> [Text provided]:

Writing own function using dplyr and group_by - how to continue with changed column names

I would like to make tables for publication that give the number of observations, grouped by two variables. The code for this works fine. However, I have run into problems when trying to turn this into a function.
I am using dplyr_0.7.2
Example using mtcars:
Code for table outside of function: this works
library(tidyverse)
tab1 <- mtcars %>% count(cyl) %>% rename(Total = n)
tab2 <- mtcars %>%
group_by(cyl, gear) %>% count %>%
spread(gear, n)
tab <- full_join(tab1, tab2, by = "cyl")
tab
# This is the output (which is what I want)
A tibble: 3 x 5
cyl Total `3` `4` `5`
<dbl> <int> <int> <int> <int>
1 4 11 1 8 2
2 6 7 2 4 1
3 8 14 12 NA 2
Trying to put this into a function
Function for tab1: this works
count_by_two_groups_A <- function(df, var1){
var1 <- enquo(var1)

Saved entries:
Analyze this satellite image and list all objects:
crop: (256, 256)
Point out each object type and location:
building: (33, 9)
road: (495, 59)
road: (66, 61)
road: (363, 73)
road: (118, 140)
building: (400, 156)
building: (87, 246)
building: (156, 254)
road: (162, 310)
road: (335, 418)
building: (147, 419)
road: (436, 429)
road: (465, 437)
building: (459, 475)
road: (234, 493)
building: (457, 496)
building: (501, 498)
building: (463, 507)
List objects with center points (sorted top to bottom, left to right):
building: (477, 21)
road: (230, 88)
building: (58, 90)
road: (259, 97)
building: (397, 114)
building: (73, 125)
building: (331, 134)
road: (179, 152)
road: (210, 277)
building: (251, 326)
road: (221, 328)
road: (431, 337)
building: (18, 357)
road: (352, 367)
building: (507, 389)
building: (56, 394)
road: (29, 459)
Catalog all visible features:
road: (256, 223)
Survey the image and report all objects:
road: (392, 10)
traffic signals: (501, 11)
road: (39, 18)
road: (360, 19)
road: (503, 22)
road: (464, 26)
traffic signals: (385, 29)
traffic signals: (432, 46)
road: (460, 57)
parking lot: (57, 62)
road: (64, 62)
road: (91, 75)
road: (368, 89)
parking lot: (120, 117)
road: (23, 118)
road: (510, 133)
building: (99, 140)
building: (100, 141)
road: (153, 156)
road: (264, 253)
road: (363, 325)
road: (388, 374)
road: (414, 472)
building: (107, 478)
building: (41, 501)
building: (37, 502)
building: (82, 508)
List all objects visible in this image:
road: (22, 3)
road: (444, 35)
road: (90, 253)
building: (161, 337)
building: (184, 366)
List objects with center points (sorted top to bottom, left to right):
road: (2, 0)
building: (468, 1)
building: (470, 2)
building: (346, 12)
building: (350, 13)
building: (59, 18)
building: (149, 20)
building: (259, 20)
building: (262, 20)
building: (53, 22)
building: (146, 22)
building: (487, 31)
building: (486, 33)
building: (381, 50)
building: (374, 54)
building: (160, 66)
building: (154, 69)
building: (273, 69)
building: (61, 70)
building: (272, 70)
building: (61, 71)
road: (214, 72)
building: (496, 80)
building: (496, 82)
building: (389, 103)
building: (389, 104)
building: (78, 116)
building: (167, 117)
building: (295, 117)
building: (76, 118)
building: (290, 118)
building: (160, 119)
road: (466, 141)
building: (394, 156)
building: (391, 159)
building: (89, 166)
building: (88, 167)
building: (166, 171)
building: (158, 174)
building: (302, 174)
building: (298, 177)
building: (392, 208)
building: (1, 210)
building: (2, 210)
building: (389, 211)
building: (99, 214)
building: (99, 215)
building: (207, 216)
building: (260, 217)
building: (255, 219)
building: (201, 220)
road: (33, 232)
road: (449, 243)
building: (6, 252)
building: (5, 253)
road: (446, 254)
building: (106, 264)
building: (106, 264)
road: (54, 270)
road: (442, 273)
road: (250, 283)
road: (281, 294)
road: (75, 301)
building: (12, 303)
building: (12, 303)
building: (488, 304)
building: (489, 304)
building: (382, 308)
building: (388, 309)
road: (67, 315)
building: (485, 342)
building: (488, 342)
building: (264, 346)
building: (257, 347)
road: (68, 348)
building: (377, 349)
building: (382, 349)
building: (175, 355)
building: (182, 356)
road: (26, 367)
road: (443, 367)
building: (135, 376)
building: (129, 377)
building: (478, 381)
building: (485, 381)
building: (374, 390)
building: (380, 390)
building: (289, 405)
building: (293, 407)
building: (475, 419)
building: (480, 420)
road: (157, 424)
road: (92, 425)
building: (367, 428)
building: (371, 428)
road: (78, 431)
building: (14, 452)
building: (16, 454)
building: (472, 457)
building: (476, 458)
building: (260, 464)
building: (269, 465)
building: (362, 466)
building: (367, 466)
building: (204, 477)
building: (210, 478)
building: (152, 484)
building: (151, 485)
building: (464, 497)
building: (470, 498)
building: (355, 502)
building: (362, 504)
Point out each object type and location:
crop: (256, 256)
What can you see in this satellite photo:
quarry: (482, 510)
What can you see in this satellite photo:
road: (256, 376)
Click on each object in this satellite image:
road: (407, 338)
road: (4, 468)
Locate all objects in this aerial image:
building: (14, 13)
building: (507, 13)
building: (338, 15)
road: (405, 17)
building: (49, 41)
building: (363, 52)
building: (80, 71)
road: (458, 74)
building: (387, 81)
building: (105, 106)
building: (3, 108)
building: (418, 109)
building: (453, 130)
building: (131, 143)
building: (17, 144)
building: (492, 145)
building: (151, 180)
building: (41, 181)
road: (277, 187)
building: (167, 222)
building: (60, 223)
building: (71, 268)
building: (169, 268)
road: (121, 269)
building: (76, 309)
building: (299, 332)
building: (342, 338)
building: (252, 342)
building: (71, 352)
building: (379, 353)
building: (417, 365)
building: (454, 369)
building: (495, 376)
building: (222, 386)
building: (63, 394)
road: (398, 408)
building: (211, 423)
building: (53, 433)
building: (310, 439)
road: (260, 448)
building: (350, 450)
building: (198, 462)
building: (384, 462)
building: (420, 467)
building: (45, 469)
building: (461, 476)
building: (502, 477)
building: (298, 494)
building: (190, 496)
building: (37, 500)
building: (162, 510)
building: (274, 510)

> [Exercise]:
Which version of dplyr does the forum post about writing a dplyr function say is being used?

> [Task result]:
dplyr_0.7.2